3.2. Biological Significance of Features Related to Group Size

All 163 samples from the RF dataset (Figure 4) were subjected to PLS-PM analysis to identify features capable of explaining the variation in the two response features (Klepto NUM and Klepto Y/N). In the inner model, (1) resource size (T = 2.590, p = 0.010) and microclimate (T = 3.230, p = 0.001) were both significantly correlated with Klepto Y/N (Figure 4a). For the outer model of each latent feature, the weight of WA was > 0.7 (weight = 0.713) with resource size, and the weight of WHG was > 0.7 (weight = 0.720) with microclimate (Figure 4a). (2) Resource size (T = 6.890, p = 0.000) was significantly correlated with Klepto NUM. The weight of WA was > 0.7 (weight = 0.775) with resource size (Figure 4b). The PLS-PM results revealed that resource size was significantly correlated with Klepto NUM and Klepto Y/N. Furthermore, the microclimate of the web was significantly correlated with Klepto Y/N.

The results of RF ranking matched those obtained using PLS-PM (Figure 5).

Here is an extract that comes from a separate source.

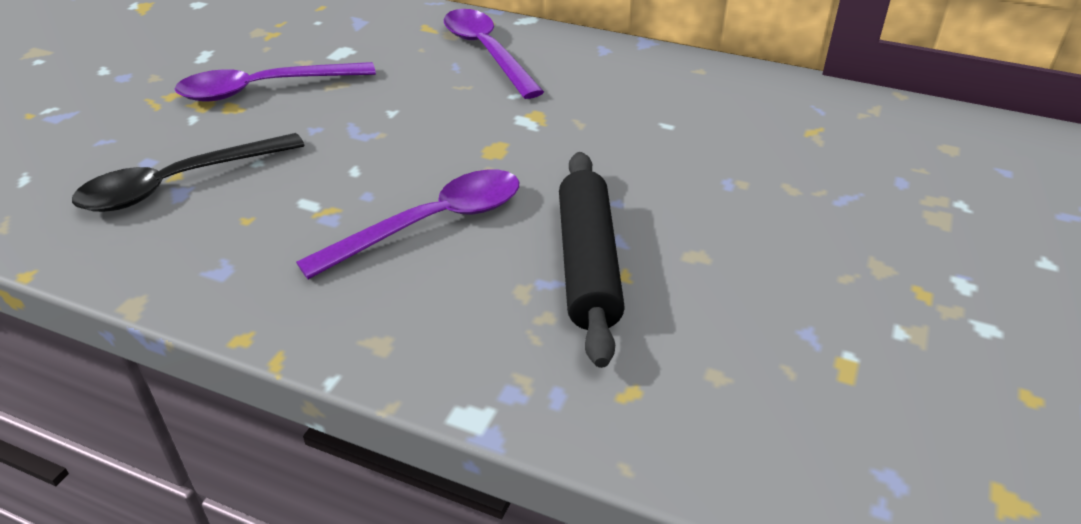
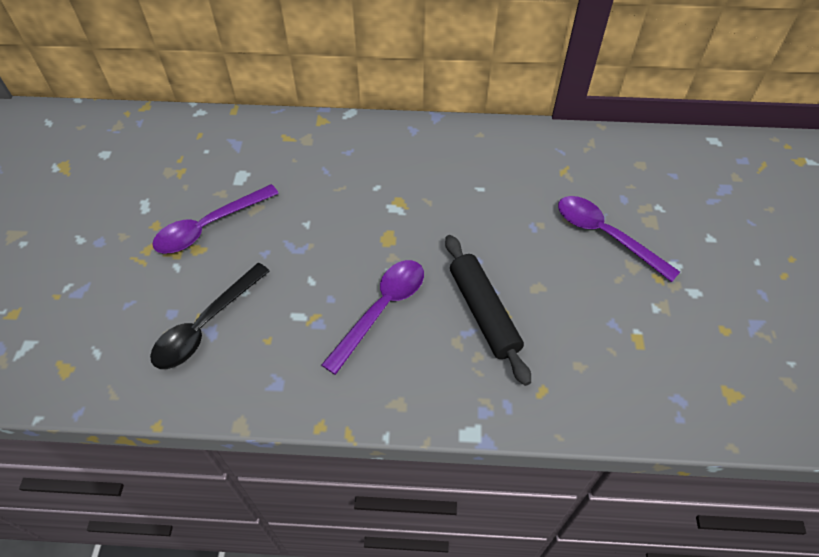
camera: 20 degrees left, 15 degrees up
(487, 52) = (339, 152): purple spoon -> purple spoon (606, 235)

In the predictive results for Klepto Y/N (Figure 5a), Min D Klepto, WHG, and BLH led to a > 20% increase in MSE the original data were randomized. In the predictive results of Klepto NUM (Figure 5b), WA and BLH led to a > 20% increase in MSE the original data were randomized. The results of RF ranking revealed that the microclimate (height of the web), resource size (area size and host size), and density of competitors (minimum distance to the kleptoparasites in another web) may also affect the occurrence and group size of kleptoparasites.

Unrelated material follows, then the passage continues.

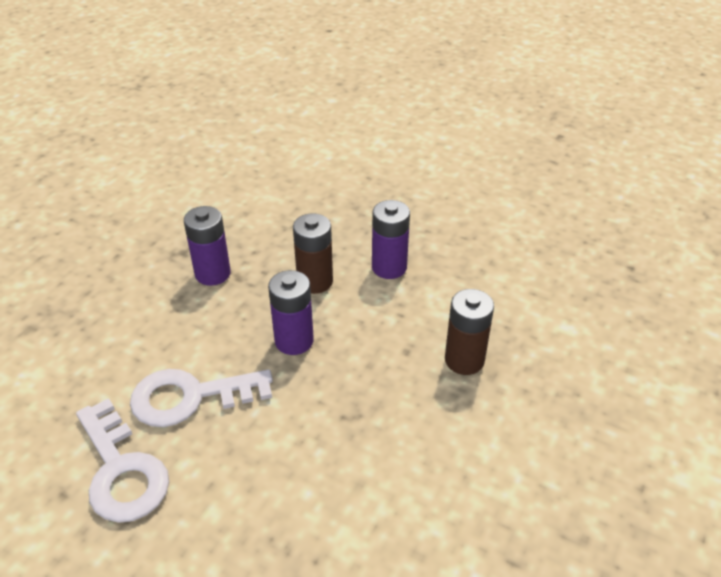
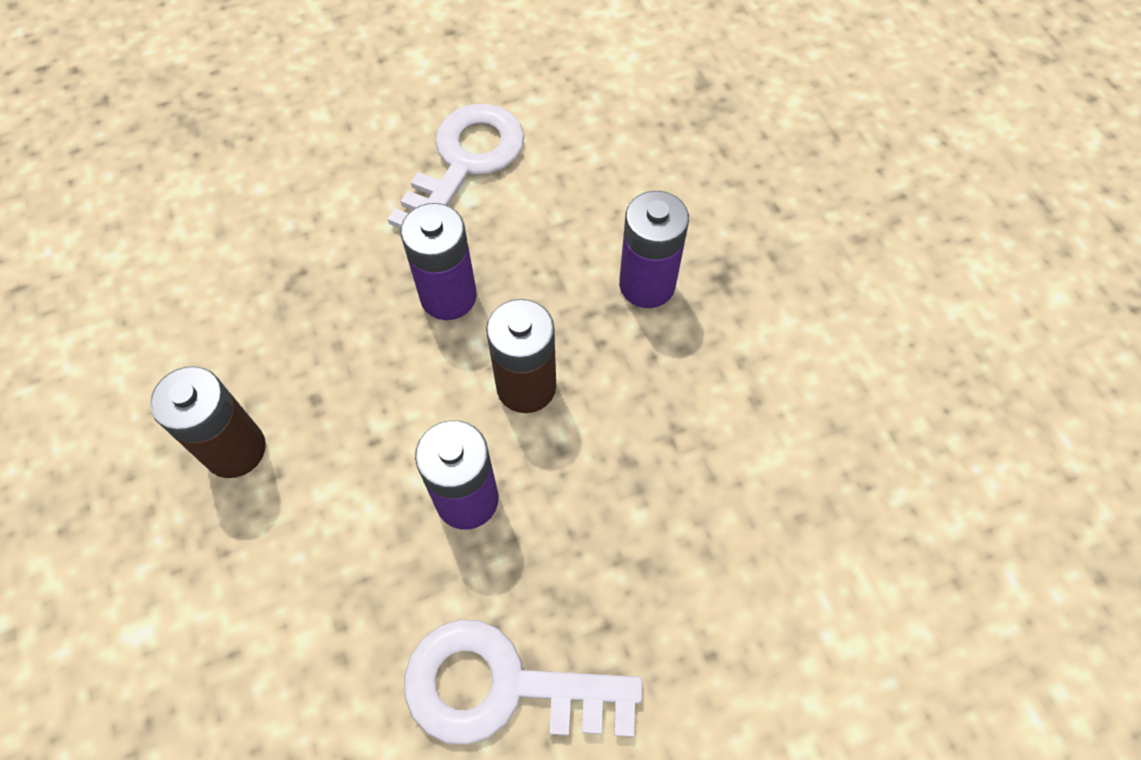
camera: 130 degrees right, 20 degrees up
(121, 470) = (432, 75): white key -> white key (503, 687)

The IFD test showed that the mean slopes of the bootstrapped per-capita web area (cm², area/individual), which represents the resource area that an individual can occupy, are less than the prediction of IFD. This pattern was observed in the RAW dataset (Figure 6a) as well as the RF imputed dataset (Figure 6b), regardless of bootstrapping. The mean slopes obtained from the bootstrapped data were significantly smaller (p < 0.001 for most of the resampling) than the slopes predicted under the IFD theory.

4. Discussion

The prediction and modelling of foraging group size is an important aspect of the theories related to foraging [34]. In this study, the feature with the most pronounced effect on foraging group sizes was resource size (Figure 5). The dispersion of kleptoparasites did not conform to the predictions of the IFD theory, in which overloading is expected in some resource patches (Figure 6). Note that the presence of kleptoparasites depended on resource size, as well as the density of neighboring competitors, and environmental conditions (humidity and elevation of the web above the ground). Moreover, the proposed data imputation method using the RF approach could be of considerable benefit to field ecologists examining the relationship between population dispersion and environmental factors.

Our results are in line with those of previous studies, indicating that the host area is crucial to the size of kleptoparasite groups [11,13]. The positive correlation between host areas and group sizes has previously been cited as evidence that the dispersion of kleptoparasites follows IFD [11,13]; however, our results revealed a smaller per-capita resource occupation scenario. The case study of kleptoparasitic spiders conforms to a continuous-input IFD model [35,36] because the host webs have a constant influx of prey, which is rapidly consumed by kleptoparasites or the host. It has been proposed that the group size in a resource patch can be predicted by the size of the resource (or “dispersion economy”) [2]. The deviation from IFD in our case study could be attributed to free access to other resource patches. This indicates that access to other resources could be used as an additional criterion for IFD [35,36]. In this study, the overloading of some resource patches (smaller per-capita resources than expected) showed evidence of impeded dispersal among webs or lower within-group competition. Impeded dispersal would lead to the depletion of resources as the group size increases; the reduction in competition could be attributed to the high conspecific tolerance of A. miniaceus [9].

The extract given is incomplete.